POP CULTURE: Mate Joe Black

Post-Brad and Angelina, a celebrity-based plan to save the world

Greg Beato

Are Brad Pitt's testes the new Mother Teresa? According to Entertainment Tonight, the late-blooming family man and Angelina Jolie, his partner in procreative philanthropy, have raised more than $20 million by auctioning off snapshots of their precious bundle of publicity, Shiloh Nouvel, to various magazines around the world.


The two stars haven't specified which charity the proceeds will go to yet, but if, as Save the Children suggests, it's possible to sustain a child in need for just $28 a month, their inspiring act of benevolence has the potential to underwrite 18 years of assistance to a whopping 3,300 kids.


As hard as it is to fully embrace the human dimensions of that statistic, however, it's easily eclipsed by another one. According to Brangelina, "Two million babies born every year in the developing world die on the first day of their lives." It's possible to change this, the stars insist, "but only if governments around the world make it a priority."


That last condition demands a Plan B, of course, and in these celebrity-centric times, let's face it—millions of folks will buy People magazine each week, but even if Save the Children recruits, oh, Paris Hilton as its mascot, how many will sacrifice 98 cents a day for the privilege of getting an 8-by-10 glossy of some anonymous Sudanese urchin who might not even be all that hot? The compassionate exhibitionism pioneered by Pitt and Jolie is clearly a more promising means of erasing Third World poverty.
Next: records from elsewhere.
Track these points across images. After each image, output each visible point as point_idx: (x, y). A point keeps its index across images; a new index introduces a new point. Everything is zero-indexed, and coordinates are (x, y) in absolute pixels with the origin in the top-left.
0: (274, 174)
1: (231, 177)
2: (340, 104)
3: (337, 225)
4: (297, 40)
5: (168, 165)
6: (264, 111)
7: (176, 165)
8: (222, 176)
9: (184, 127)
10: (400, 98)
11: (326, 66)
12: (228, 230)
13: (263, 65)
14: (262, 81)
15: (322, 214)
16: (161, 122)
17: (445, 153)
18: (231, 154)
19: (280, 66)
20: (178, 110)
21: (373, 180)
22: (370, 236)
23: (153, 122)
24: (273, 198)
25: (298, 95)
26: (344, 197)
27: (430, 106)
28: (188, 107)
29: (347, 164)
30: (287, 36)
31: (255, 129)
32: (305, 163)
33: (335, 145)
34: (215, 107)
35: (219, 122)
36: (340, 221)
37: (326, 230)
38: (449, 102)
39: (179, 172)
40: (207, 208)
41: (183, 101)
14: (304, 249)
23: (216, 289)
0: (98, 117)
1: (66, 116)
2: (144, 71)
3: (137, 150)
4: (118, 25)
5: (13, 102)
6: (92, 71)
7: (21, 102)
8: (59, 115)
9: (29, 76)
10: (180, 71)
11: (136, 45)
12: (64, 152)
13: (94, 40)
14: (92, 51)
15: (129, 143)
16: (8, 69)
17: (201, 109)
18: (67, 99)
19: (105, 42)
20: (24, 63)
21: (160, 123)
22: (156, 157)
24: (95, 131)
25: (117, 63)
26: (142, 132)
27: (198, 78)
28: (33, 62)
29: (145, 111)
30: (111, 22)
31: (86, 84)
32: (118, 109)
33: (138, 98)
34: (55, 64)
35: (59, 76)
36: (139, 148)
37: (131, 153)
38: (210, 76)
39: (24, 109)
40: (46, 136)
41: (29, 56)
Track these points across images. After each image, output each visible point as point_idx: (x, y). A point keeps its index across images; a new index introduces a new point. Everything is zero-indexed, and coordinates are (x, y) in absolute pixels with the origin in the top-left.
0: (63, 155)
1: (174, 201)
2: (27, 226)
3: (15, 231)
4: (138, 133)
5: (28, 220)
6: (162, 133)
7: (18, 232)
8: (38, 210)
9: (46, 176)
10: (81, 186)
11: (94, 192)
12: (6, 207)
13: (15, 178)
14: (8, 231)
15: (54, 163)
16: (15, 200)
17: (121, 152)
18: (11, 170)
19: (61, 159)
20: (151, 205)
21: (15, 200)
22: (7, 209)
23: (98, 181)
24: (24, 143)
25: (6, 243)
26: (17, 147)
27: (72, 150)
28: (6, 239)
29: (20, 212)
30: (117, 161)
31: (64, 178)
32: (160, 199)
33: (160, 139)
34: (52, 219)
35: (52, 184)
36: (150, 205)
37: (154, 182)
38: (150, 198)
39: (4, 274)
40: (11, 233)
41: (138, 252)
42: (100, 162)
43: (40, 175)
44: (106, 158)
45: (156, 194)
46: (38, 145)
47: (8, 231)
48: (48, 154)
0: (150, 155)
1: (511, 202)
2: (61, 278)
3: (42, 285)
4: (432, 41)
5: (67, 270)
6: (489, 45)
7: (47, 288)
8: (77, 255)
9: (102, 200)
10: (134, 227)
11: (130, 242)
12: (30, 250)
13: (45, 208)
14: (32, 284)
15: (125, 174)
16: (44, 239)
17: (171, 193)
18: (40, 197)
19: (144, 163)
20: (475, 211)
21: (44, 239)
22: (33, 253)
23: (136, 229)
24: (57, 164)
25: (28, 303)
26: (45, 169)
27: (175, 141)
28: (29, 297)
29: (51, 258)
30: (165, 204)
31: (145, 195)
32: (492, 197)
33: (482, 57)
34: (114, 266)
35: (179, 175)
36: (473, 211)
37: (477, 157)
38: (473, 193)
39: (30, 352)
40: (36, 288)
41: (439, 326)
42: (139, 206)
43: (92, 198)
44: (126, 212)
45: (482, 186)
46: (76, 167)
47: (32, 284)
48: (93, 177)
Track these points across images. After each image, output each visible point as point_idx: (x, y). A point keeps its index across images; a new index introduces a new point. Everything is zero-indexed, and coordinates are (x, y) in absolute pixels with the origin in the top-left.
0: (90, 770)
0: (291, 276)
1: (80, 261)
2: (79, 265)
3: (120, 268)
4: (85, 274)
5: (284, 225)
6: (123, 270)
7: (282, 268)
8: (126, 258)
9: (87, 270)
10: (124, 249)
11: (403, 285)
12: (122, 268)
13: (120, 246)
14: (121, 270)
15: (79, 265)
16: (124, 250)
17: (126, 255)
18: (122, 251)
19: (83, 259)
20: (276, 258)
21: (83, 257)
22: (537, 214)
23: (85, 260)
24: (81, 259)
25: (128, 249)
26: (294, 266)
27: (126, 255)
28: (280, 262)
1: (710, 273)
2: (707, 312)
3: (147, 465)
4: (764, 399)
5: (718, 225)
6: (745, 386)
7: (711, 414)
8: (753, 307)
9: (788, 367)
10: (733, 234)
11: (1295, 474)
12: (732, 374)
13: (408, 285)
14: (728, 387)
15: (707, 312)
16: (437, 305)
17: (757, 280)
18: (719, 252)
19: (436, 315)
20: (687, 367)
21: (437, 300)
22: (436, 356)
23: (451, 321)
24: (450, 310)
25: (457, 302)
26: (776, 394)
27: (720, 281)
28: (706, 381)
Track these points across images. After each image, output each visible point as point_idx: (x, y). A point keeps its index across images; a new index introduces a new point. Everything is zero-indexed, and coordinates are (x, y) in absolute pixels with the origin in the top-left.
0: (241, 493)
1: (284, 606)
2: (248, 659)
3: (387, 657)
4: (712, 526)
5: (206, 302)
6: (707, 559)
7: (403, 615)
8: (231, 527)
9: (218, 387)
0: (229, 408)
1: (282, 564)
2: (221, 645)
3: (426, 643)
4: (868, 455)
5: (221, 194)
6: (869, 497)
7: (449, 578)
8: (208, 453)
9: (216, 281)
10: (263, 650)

Indeed, if the Shiloh Nouvel pix went for $20 million, imagine how much the tabloids would shell out if Pitt collaborates on a zygote with his ex-spouse and production partner, Jennifer Aniston. And why stop there? Do you think Drew Barrymore is any less concerned about the fate of Javanese earthquake waifs than Angelina Jolie? There are dozens of beautiful actresses the sexiest sperm donor alive could knock up with future photo ops.


And don't expect child-free humanitarians like George Clooney and Leonardo DiCaprio to stand idly by, hoarding their seed like frigid pandas as Pitt and his female partners collect Nobel Prizes for their humanitarian efforts. Even in the arena of altruism—perhaps especially in the arena of altruism—stars love to one-up each other, and already, one imagines, Hollywood's most enlightened Samaritans are reproducing like Xerox machines and conspiring to top Shiloh Nouvel's $20 million payday. For example, a Tom Cruise/Katie Holmes sequel might not pack enough intrigue to shatter that mark, but what if Cruise and his obstetric arch-nemesis Brooke Shields put aside their differences and mated for the greater good of humanity? Who knows? We may even finally get to see what Michael Jackson's flamboyant druids look like under all those swaths of rich vermillion gauze.


Of course, not every celebrity will play along at first. These photographs don't fetch such high prices because the masses are itching to know if Shiloh Nouvel has Angelina's lips or not—they command those fees because they're horribly intrusive. Indeed, is there any more brazen, indecent way to remind Hollywood royalty that privacy and peace of mind are simply not part of the deal they struck?


Thanks to Brangelina, however, stars who persist in believing that some aspects of their lives are not public domain will finally be exposed for what they are: callous, self-absorbed creeps who hate starving orphans. So, c'mon, you privacy nuts—get over yourselves! Don't you realize how harmful it is for a star baby's self-esteem to languish in obscurity while her peers are commanding $20 million a snap? Hold out for the special visit from Bono if you must, but know this: President Bush isn't going to eliminate neonatal sepsis in Malawi. The average Joe on the street is barely aware of Kenya's drought victims. You are the world. You are the children. Go forth and multiply, and have your cameras at the ready.